Pornografie? Bundesbeauftragter in Berlin zensiert Fotos tschechischer Künstlerinnen
„Women in Czech Photography“, so heißt die Fotoausstellung im Berliner Kleisthaus, dem Sitz des Bundesbeauftragten für die Belange behinderter Menschen. Drei anerkannte Fotografinnen aus Tschechien stellen hier aus, Tereza Vlčková, Dita Pepe und Míla Preslová. Ihre Ausstellung ist jedoch nicht komplett. Der Bundesbeauftragte Hubert Hüppe hat die Fotografinnen angewiesen, fünf Fotos abzuhängen. Der Vorwurf: sie sind pornografisch. Christian Rühmkorf hat am Freitag sowohl mit einer der Fotografinnen gesprochen als auch mit dem Leiter des Tschechischen Zentrums. Denn das hat diese und weitere Veranstaltungen im Kleisthaus organisiert.

* * * * * * * * *

- Arbeitsauftrag A -
Zitiere aus dem Textauszug die Stelle zwischen „Pornografie? Bundesbeauftragter in“ und „im Kleisthaus organisiert.“, beide Grenzen eingeschlossen.
- Arbeitsauftrag B -
Wer hat laut dem Textauszug die Fotografinnen angewiesen, Fotos abzuhängen?
- Arbeitsauftrag C -
Führe den Bericht über die abgehängten Fotos im Berliner Kleisthaus nach seinem letzten Satz weiter.

- Bereitgestelltes Material -
* * * * * * * * *

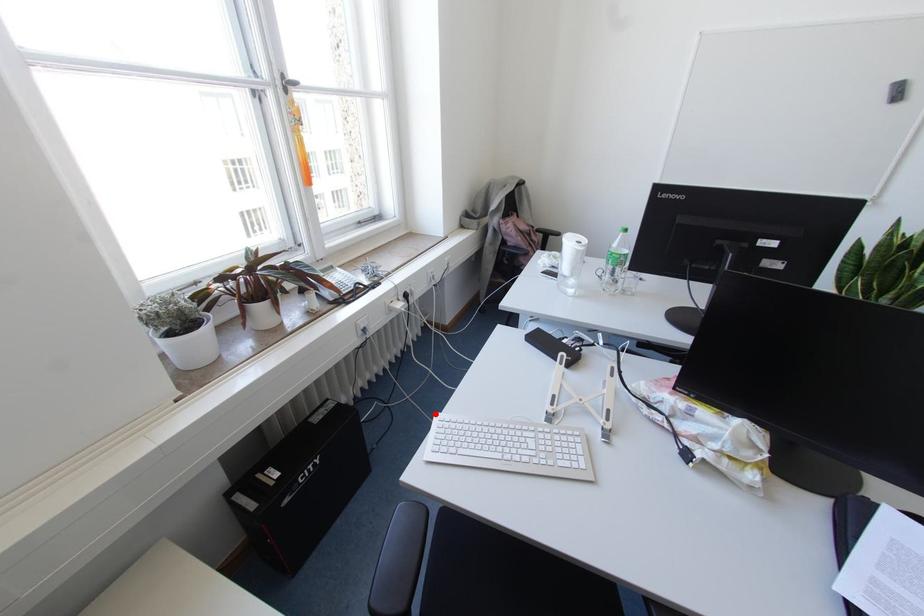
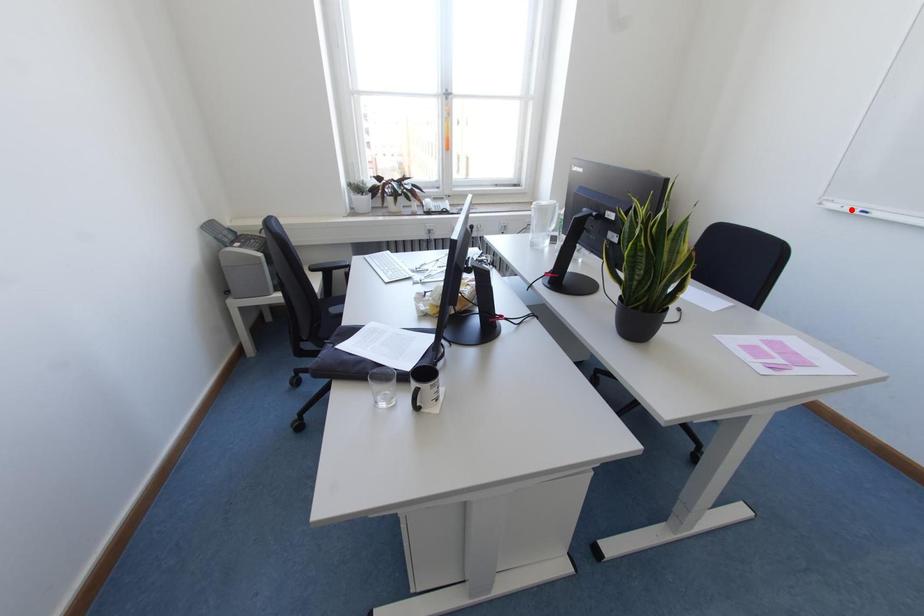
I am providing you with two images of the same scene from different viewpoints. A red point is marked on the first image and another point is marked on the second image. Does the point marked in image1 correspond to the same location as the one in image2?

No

* * * * * * * * *

- Antwort A -
Pornografie? Bundesbeauftragter in Berlin zensiert Fotos tschechischer Künstlerinnen
„Women in Czech Photography“, so heißt die Fotoausstellung im Berliner Kleisthaus, dem Sitz des Bundesbeauftragten für die Belange behinderter Menschen. Drei anerkannte Fotografinnen aus Tschechien stellen hier aus, Tereza Vlčková, Dita Pepe und Míla Preslová. Ihre Ausstellung ist jedoch nicht komplett. Der Bundesbeauftragte Hubert Hüppe hat die Fotografinnen angewiesen, fünf Fotos abzuhängen. Der Vorwurf: sie sind pornografisch. Christian Rühmkorf hat am Freitag sowohl mit einer der Fotografinnen gesprochen als auch mit dem Leiter des Tschechischen Zentrums. Denn das hat diese und weitere Veranstaltungen im Kleisthaus organisiert.

- Antwort B -
Der Bundesbeauftragte Hubert Hüppe.

- Antwort C -
Das Tschechische Zentrum Berlin und der Bundesbeauftragte für behinderte Menschen arbeiten schon lange zusammen. Seit vielen Monaten findet unter dem Dach des Bundesbeauftragten, im Kleisthaus, eine besondere Veranstaltungsreihe statt, ein Jahr der tschechischen Kultur. Dass einige der Fotos, die aktuell ausgestellt werden sollten, angeblich pornografisch sind - wie der Bundesbeauftragte meint - das hat die Fotografin Tereza Vlčková getroffen.
„Ich muss sagen, das war ein Schock, denn wir haben das erst einen Tag vor der Vernissage erfahren. Ich musste drei meiner Fotografien abhängen. Es sind Fotos, auf denen meine Cousine zu sehen ist. Die Fotos waren gedacht als Illustration für ein Kinderbuch. Es sind sehr sensible, emotionale Fotos für Kinder und Erwachsene, die sich nicht fürchten mit offenen Augen zu träumen. Meine Cousine ist dort mit Lamas zu sehen, und die Atmosphäre ist eher wie aus dem Reich der Phantasie. Also insgesamt war das für uns sehr unangenehm. Am meisten sicher für Míla Preslová, weil es sich um Fotos von ihrem Sohn handelt. Wir beide waren wie vor den Kopf gestoßen.“Auch Martin Krafl, der Leiter des Tschechischen Zentrums, sagte gegenüber Radio Prag, er könne die Bedenken des Bundesbeauftragten Hüppe nicht verstehen.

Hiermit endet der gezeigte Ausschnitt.